Activity 1 >> Set down word for word the part of the modeling competition recap that opens with the words containing "In the end, 11" and closes with "and Trudy-Lee Collins.".

--- Text block Enclosed Below ---

It's not even that they were all disasterous. They weren't. It was just all very Model 101 as Tyra would say. It screamed of Look Ma! I'm a model!
¡Qué terrible! Ms. Banks would have had none of it. And then came the interview segment. Five guesses how that went.
Tears, tears and more tears. Gotta play to that camera hunty! Did they get your good side? There were at least two breakdowns that I can remember, and one was about starving children in Africa. I wish I were kidding but I'm serious. But the more relevant part of that segment was the runway walks. Strangely enough there were quite a few strong walkers, and in a competition full of Nouns, that alone inched them closer to Verb territory. Ataliah Samuel particularly stood out as a great walker, but as the current Ms. Trinidad and Tobago World, I expected nothing less. My only other favorite so far (and honestly, one of the only names I can remember) was Semoy De Four. There was something about her that struck me, and I suspect she may pull ahead as the weeks fly by.
In the end, 11 remained: Ashley Anselm, Athaliah Samuel, Kendra Beneby, Rachel John, Sedia Jackman, Semoy De Four, Sheriza Ali, Stephany Francisca, Susan Chin, Treveen Stewart and Trudy-Lee Collins.

--- End of Enclosed Text block ---
--- The data Enclosed Below ---

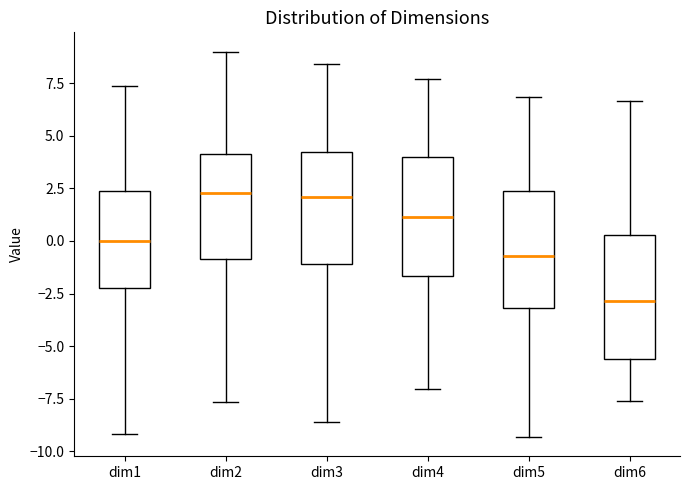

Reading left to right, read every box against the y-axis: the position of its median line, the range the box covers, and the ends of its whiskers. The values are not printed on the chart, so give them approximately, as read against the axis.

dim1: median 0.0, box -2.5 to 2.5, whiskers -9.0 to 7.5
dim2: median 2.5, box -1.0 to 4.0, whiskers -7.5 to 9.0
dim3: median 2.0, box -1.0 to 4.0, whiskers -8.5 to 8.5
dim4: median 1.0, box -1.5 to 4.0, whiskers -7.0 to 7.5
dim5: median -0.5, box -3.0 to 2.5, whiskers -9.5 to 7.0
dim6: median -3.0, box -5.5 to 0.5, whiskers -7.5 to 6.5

--- End of Enclosed The data ---
--- The data Enclosed Below ---

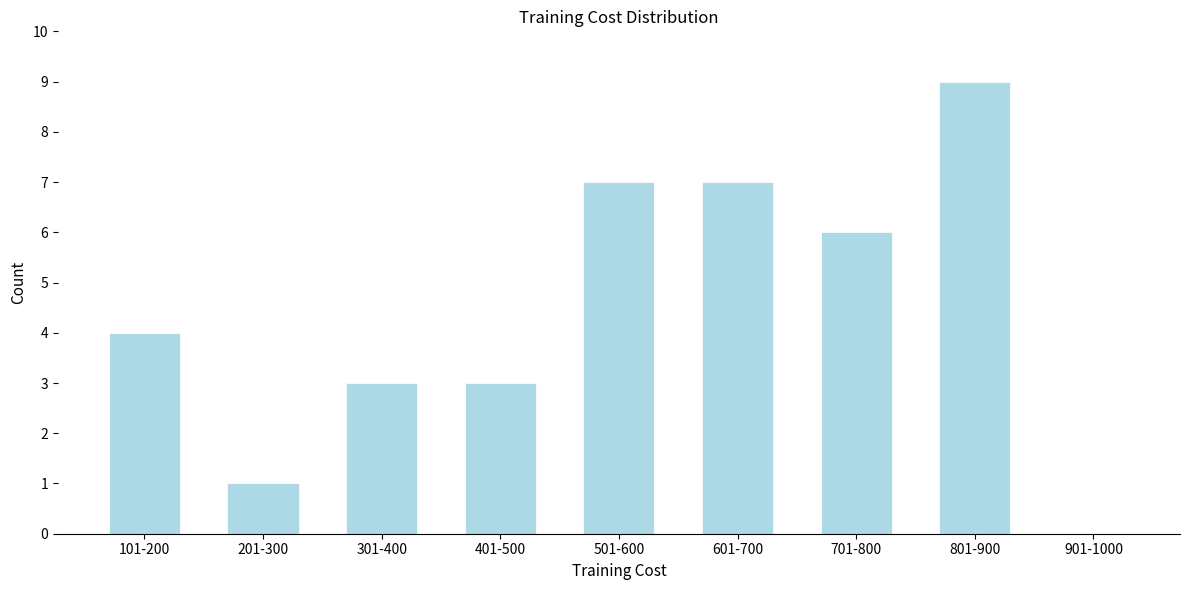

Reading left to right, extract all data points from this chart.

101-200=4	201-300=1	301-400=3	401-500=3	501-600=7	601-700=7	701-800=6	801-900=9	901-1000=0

--- End of Enclosed The data ---
--- The data Enclosed Below ---

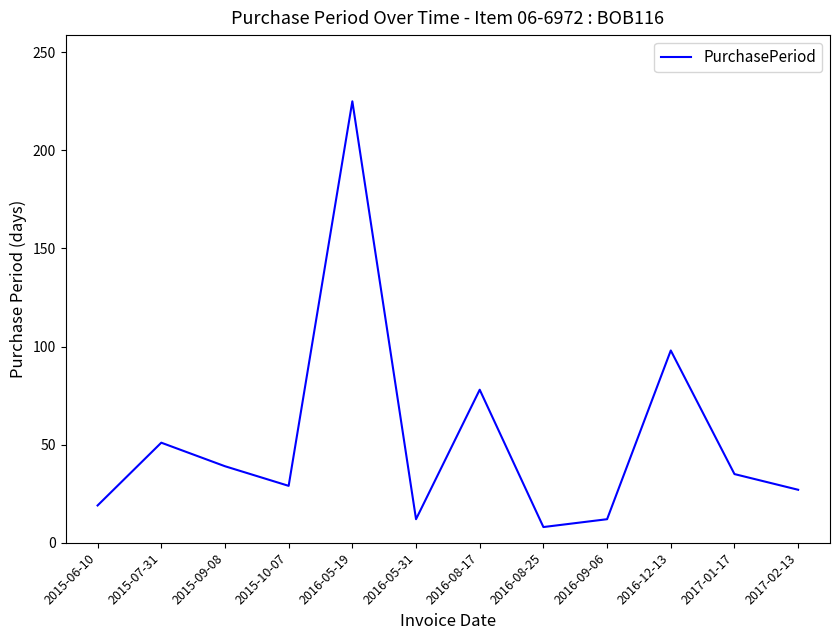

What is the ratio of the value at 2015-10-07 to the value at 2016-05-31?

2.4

--- End of Enclosed The data ---

Activity 2 >> From the first block of rows, output as a numbered list only the part that opens with the line containing "dim1: median 0.0, box" and closes with the line containing "dim6: median -3.0, box", both included, leaving out any blank lines.

Expected answer 1 >>
In the end, 11 remained: Ashley Anselm, Athaliah Samuel, Kendra Beneby, Rachel John, Sedia Jackman, Semoy De Four, Sheriza Ali, Stephany Francisca, Susan Chin, Treveen Stewart and Trudy-Lee Collins.

Expected answer 2 >>
1. dim1: median 0.0, box -2.5 to 2.5, whiskers -9.0 to 7.5
2. dim2: median 2.5, box -1.0 to 4.0, whiskers -7.5 to 9.0
3. dim3: median 2.0, box -1.0 to 4.0, whiskers -8.5 to 8.5
4. dim4: median 1.0, box -1.5 to 4.0, whiskers -7.0 to 7.5
5. dim5: median -0.5, box -3.0 to 2.5, whiskers -9.5 to 7.0
6. dim6: median -3.0, box -5.5 to 0.5, whiskers -7.5 to 6.5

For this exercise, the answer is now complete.